**Work request**. Leave the images out and repeat the data exactly as given.

*** Opening Source material ***

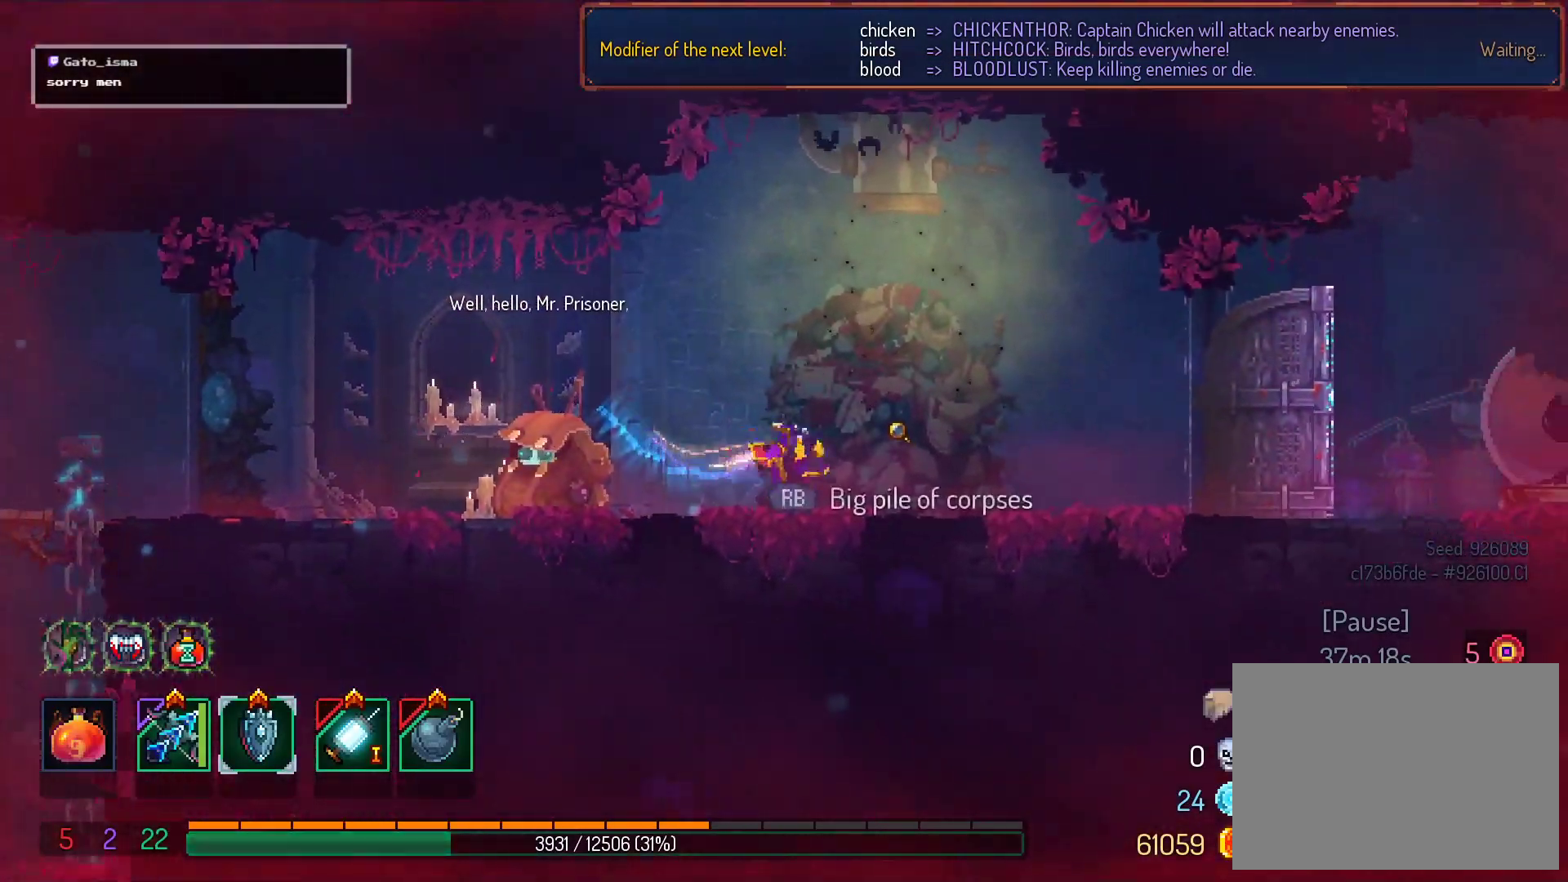
{"buttons": ["A"], "right_stick": "center", "events": []}
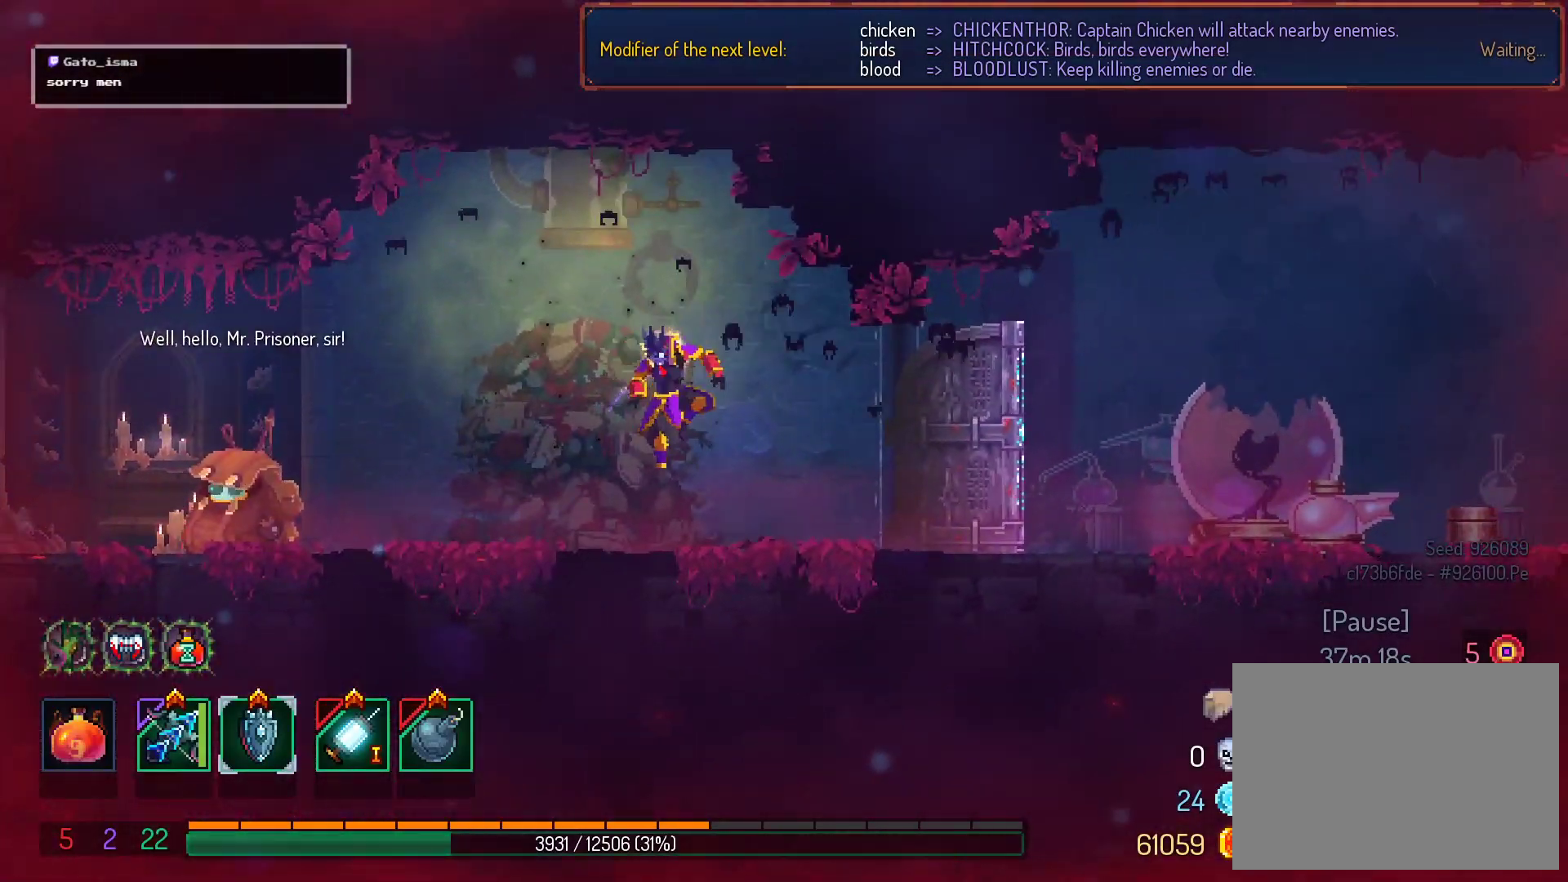
{"buttons": ["A"], "right_stick": "center", "events": []}
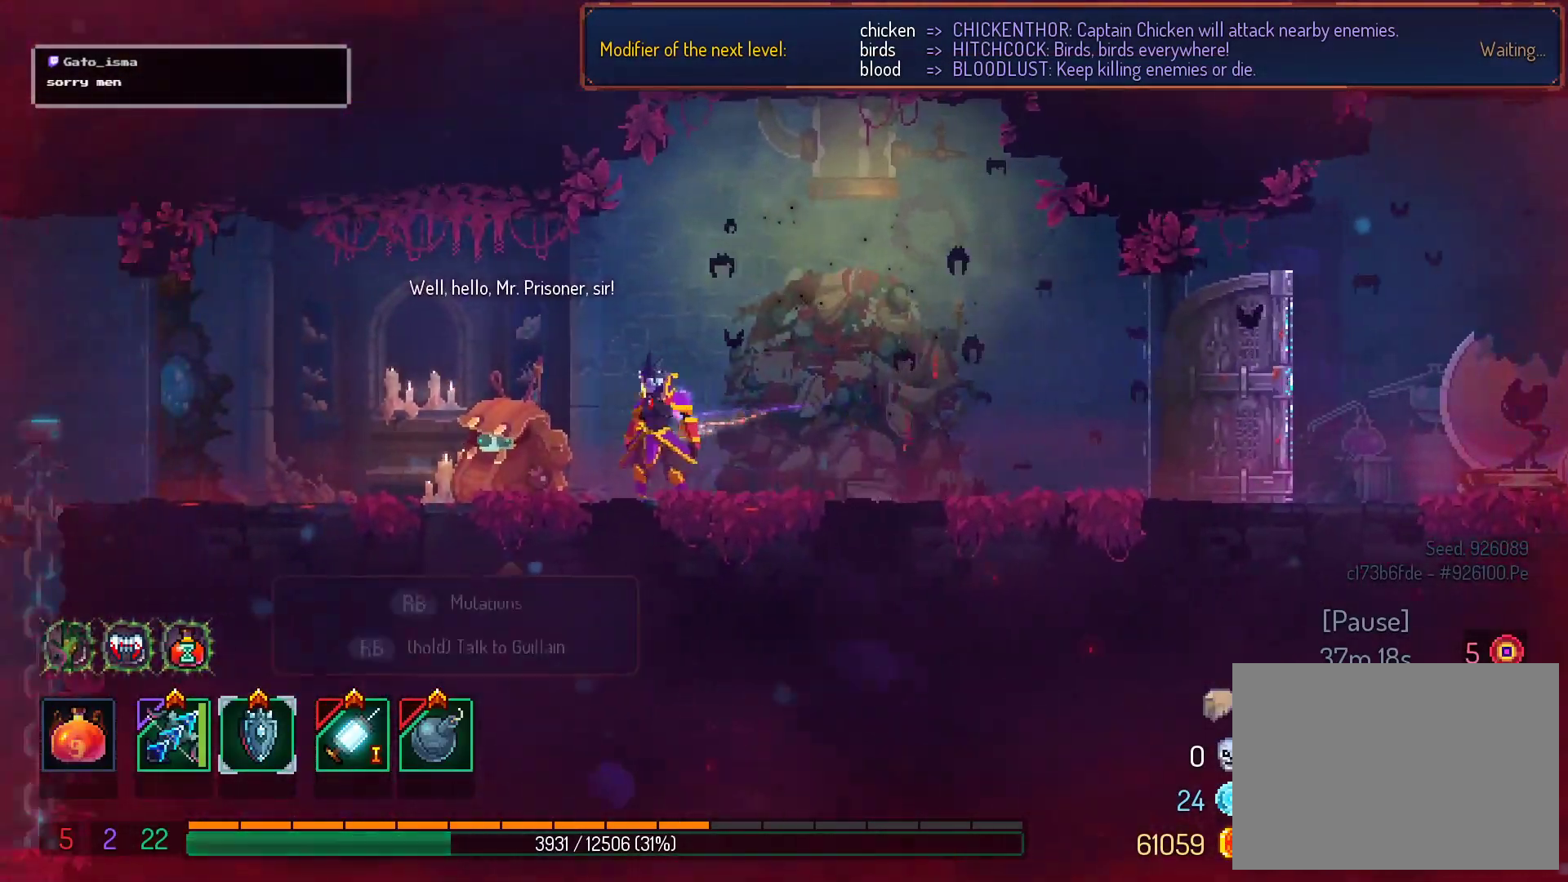
{"buttons": ["A"], "right_stick": "center", "events": []}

*** Closing Source material ***

**Finished task**.
{"buttons": ["A"], "right_stick": "center", "events": []}
{"buttons": ["A"], "right_stick": "center", "events": []}
{"buttons": ["A"], "right_stick": "center", "events": []}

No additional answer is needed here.